To use an assignment (if you really insisted on doing so) you could (for example) do something like:

Rectangle A(3, 4);
Rectangle B = Rectangle(5, 6);
B = A;

This still uses only constructors to create and initialize A and B , but then uses the assignment operator to assign the value of A to B . In this case, if you deleted the assignment operator as shown above, the code would fail (would not compile).

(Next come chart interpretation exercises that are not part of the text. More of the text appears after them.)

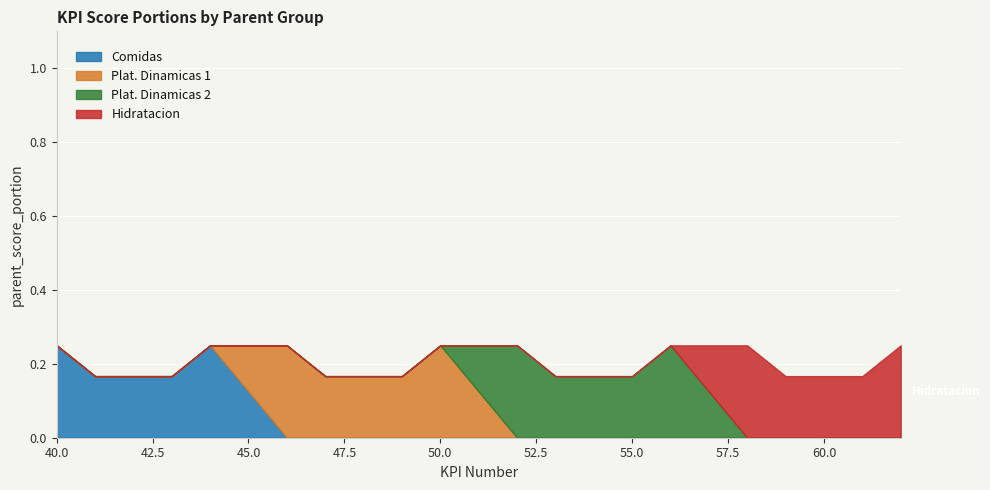

What is the value of the Plat. Dinamicas 2 point at the 15th from the left?

0.2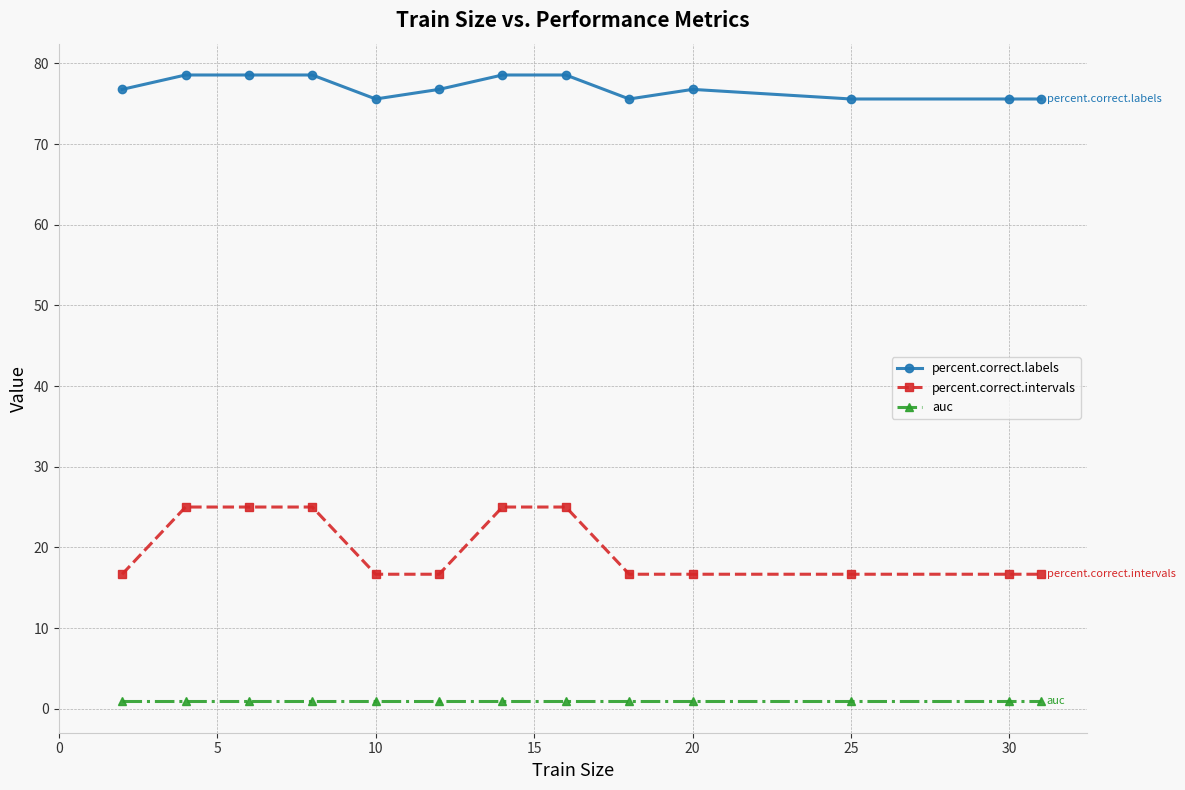

Which series has the largest total across all categories?

percent.correct.labels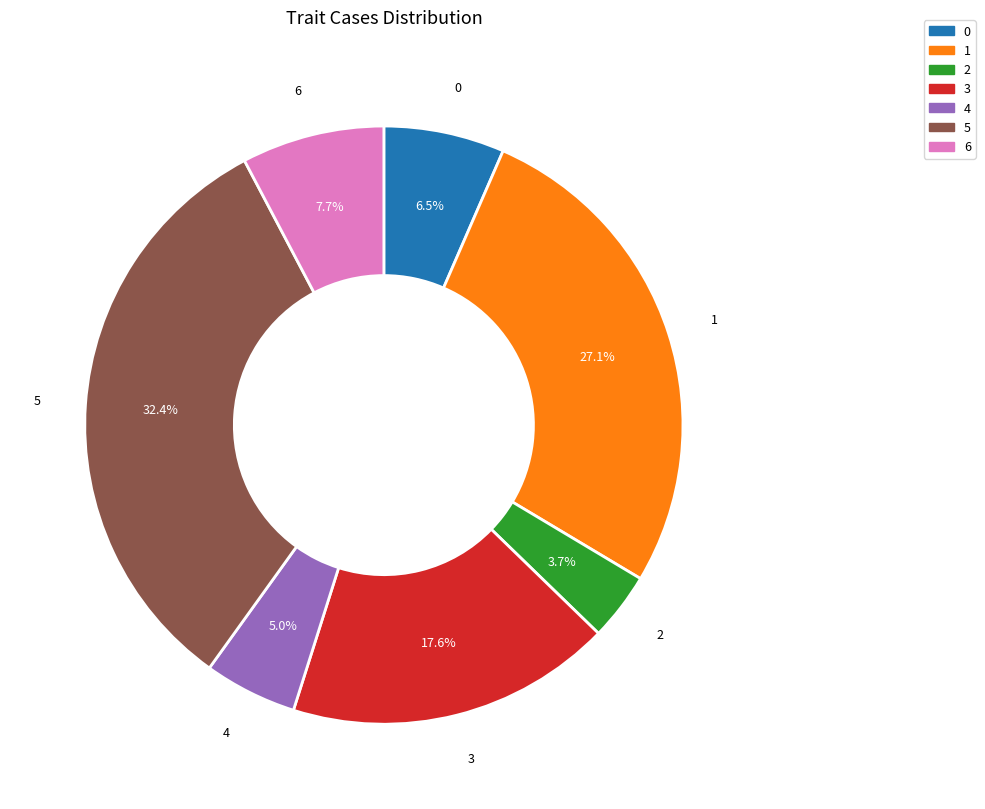

Combined, what portion of the pie is 5 and 3?

50.0%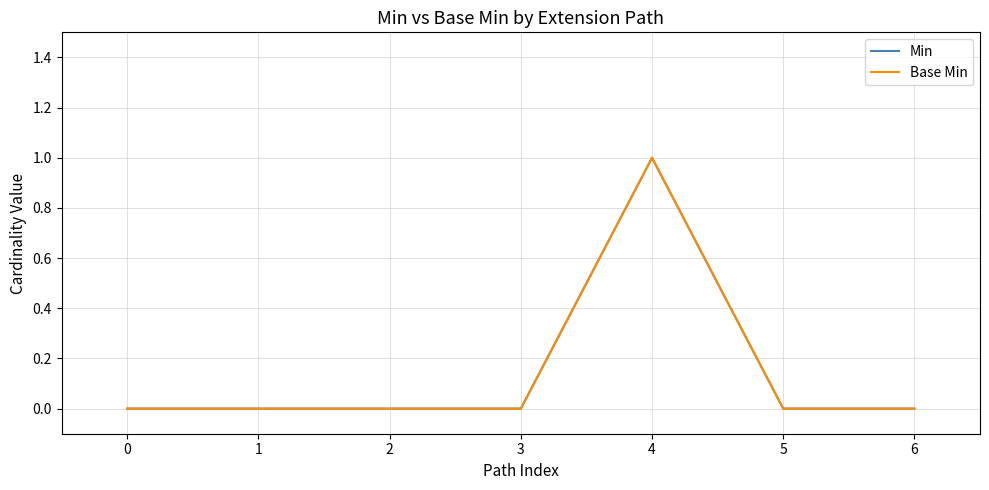

Does the chart have visible grid lines?

Yes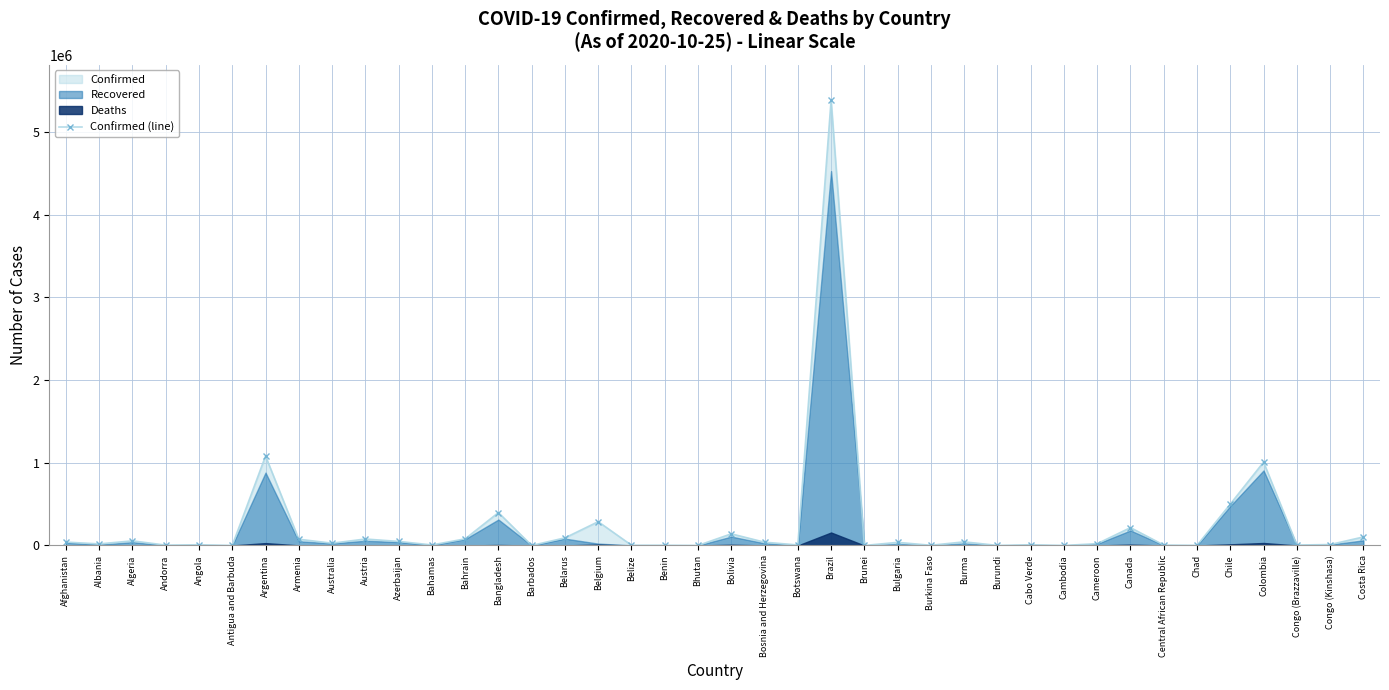

Between Andorra and Bahamas, which is larger?

Bahamas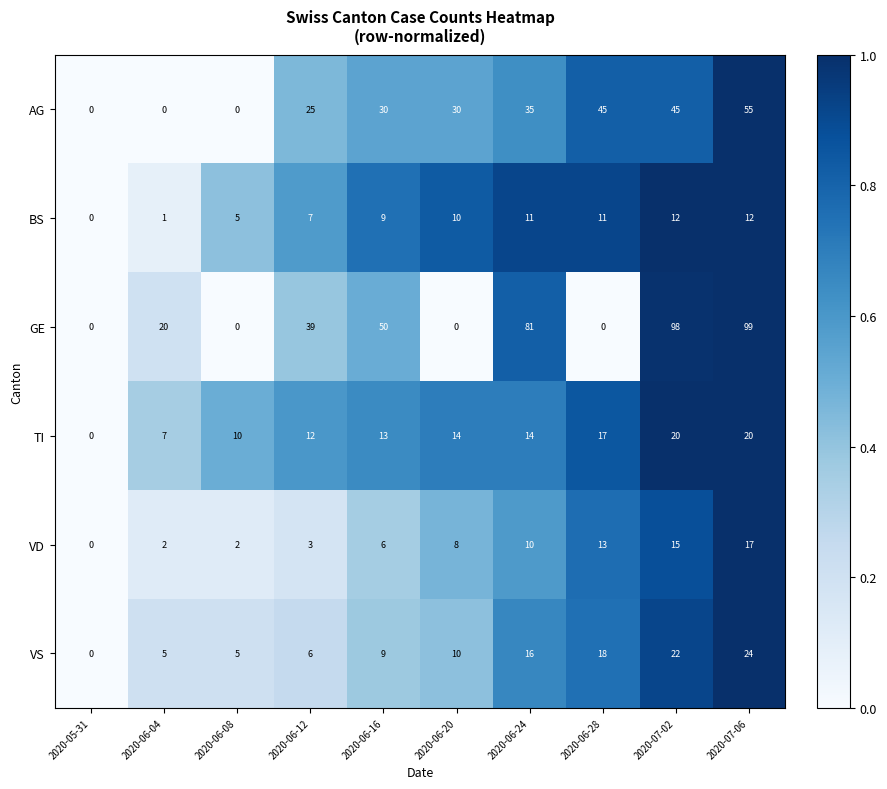

How many values in the AG series are below 30?

4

Some of our misunderstanding seems to stem from the fact that the compiler with automatically create "special member functions" for you if you don't do something to prevent it from doing so. One of the ways you can prevent it from doing so is the = delete; syntax shown above, but that's not the only one. For example, if your class includes a member variable of reference type, the compiler won't create an assignment operator for you. If you start with something simple like this:

struct Rectangle { 
    int width, height;
};

...the compiler will generate a default constructor, copy constructor, move constructor, copy assignment and move assignment operators, all entirely automatically.

Answer 3

Rectangle A(3, 4); always simply invokes the Rectangle(int, int) constructor, throughout all of the history of C++ having constructors. Simple. Boring.

Now for the fun part.

C++17

In the newest (as of this writing) edition of the standard, Rectangle B = Rectangle(3,4); immediately collapses down into Rectangle B(3,4); This happens regardless of what the nature of Rectangle 's move or copy constructors is. This feature is commonly referred to as guaranteed copy elision, although it's important to stress that there is no copy and no move here. What happens is B is direct-initialized from (3,4) .

pre-C++17

Before C++17, there is a temporary Rectangle constructed that a compiler may optimize away (and by may, I mean it will certainly, unless you tell it not to). But your ordering of events is not correct. It's important to note that no assignment happens here . We are not assigning to B . We are constructing B . Code of the form:

T var = expr;

is copy- initialization , it is not copy-assignment. Hence, we do two things:

1. We construct a temporary Rectangle using the Rectangle(int, int) constructor
2. That temporary binds directly to the reference in the implicitly generated move (or copy, pre-C++11) constructor, which is then invoked - doing a member-wise move (or copy) from the temporary. (Or, more precisely, overload resolution selects the best Rectangle constructor given a prvalue of type Rectangle )
3. The temporary is destroyed at the statement.

If the move constructor is deleted (or, pre-C++11, the copy constructor is marked private ), then trying to construct B in this way is ill-formed. If the special member functions are left alone (as they are in this example), the two declarations of A of B will certainly compile to the same code.

---

The form of initialization in B may look more familiar if you actually drop the type:

auto B = Rectangle(3,4);

This is the so-called AAA (Almost Always Auto) style of declarations that Herb Sutter is a fan of. This does exactly the same thing as Rectangle B = Rectangle(3, 4) , just with the leading step of first deducing the type of B as Rectangle .

Answer 4

1. Rectangle* C = new Rectangle(3,4); , there's grammar error in your code.
2. operator =(Rectangle& rho) is by-default defined returning reference. Thus, Rectangle B = Rectangle(3, 4); won't create tmp object as you described above.